Sue Lowden, desperate to save her candidacy, falsely denies ever having advocated barter in an op-ed published by Politico:
Bartering, chickens and goats: these three words have put me at the epicenter of talk shows, late night TV and political commentary. I want to set the record straight, clarify my position and shed light on the real motives behind this attack.
The comment I made about bartering was not, and was never intended to be, a policy proposal. It was an example of how struggling families are working to pay for medical care in any way they can during these tough times.
Apparently, Politico doesn't fact check op-eds (which is great news for candidates who don't have to bother with being challenged by reporters with their pesky questions), so let me state for the record that Sue Lowden did in embrace barter as a realistic way to bring down medical costs for families without insurance. Moreover, she didn't do it just once, she did it twice -- and both times, she was on video.
"I think that bartering is really good," Lowden said earlier this month. "Those doctors who you pay cash, you can barter, and that would get prices down in a hurry." If you don't have health insurance, it's no big deal, because you can just "pay cash for whatever your medical needs are." What happens if you don't have enough cash? No problem! Just "go ahead and barter with your doctor." Bring a chicken or something. "I'm telling you, this works," Lowden said a week later. "Doctors are very sympathetic people. I’m not backing down from that system."

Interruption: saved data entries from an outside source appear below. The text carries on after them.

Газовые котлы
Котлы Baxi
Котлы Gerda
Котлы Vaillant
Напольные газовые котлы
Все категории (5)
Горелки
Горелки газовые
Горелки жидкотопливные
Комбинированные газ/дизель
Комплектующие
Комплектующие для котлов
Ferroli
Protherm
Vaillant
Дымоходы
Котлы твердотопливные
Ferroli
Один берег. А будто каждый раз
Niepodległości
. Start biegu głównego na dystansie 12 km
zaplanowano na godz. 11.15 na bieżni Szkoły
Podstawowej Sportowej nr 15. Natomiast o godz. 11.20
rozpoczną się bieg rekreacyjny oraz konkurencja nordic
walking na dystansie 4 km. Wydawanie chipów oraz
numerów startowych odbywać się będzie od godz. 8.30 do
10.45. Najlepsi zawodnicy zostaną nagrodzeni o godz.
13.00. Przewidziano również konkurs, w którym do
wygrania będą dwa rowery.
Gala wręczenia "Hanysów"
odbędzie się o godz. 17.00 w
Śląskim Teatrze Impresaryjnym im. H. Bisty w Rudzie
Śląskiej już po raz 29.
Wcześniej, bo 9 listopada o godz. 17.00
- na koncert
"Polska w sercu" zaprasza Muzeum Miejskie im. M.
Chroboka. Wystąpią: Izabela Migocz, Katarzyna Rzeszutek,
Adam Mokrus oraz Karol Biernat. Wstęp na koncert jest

Now, the same Sue Lowden who said she's "not backing down" from barter, who said barter "is really good," and who said barter "would get prices down in a hurry," that very same Sue Lowden now says she never meant to propose barter and that she was merely giving "an example of how struggling families are working to pay for medical care in any way they can during these tough times."
Uh, no. Clearly, Sue Lowden embraced barter. She was enthusiastic about it! She said she wasn't backing off of it. And now, nearly three weeks later, her idea of damage control is to claim she never said it in the first place.